**TO-DO ITEM**
Copy out the lines below that hold the word "tips".

**MATERIAL FOR THE TASK**

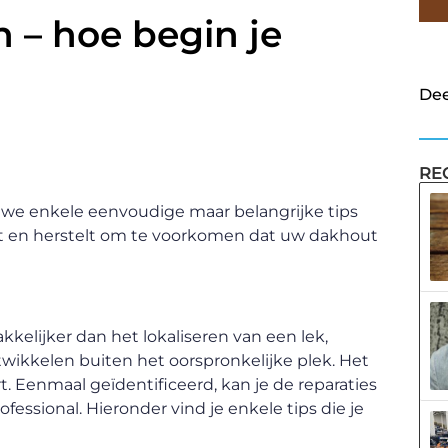
 – hoe begin je
Dee
RE
n we enkele eenvoudige maar belangrijke tips
ort en herstelt om te voorkomen dat uw dakhout
kkelijker dan het lokaliseren van een lek,
ikkelen buiten het oorspronkelijke plek. Het
rt. Eenmaal geïdentificeerd, kan je de reparaties
fessional. Hieronder vind je enkele tips die je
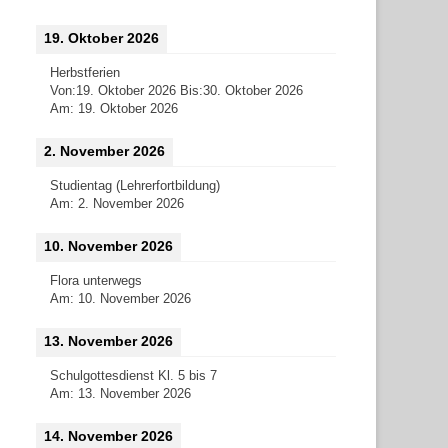
19. Oktober 2026
Herbstferien
Von:
19. Oktober 2026
Bis:
30. Oktober 2026
Am:
19. Oktober 2026
2. November 2026
Studientag (Lehrerfortbildung)
Am:
2. November 2026
10. November 2026
Flora unterwegs
Am:
10. November 2026
13. November 2026
Schulgottesdienst Kl. 5 bis 7
Am:
13. November 2026
14. November 2026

**SOLUTION FOR THIS EXERCISE**
n we enkele eenvoudige maar belangrijke tips
fessional. Hieronder vind je enkele tips die je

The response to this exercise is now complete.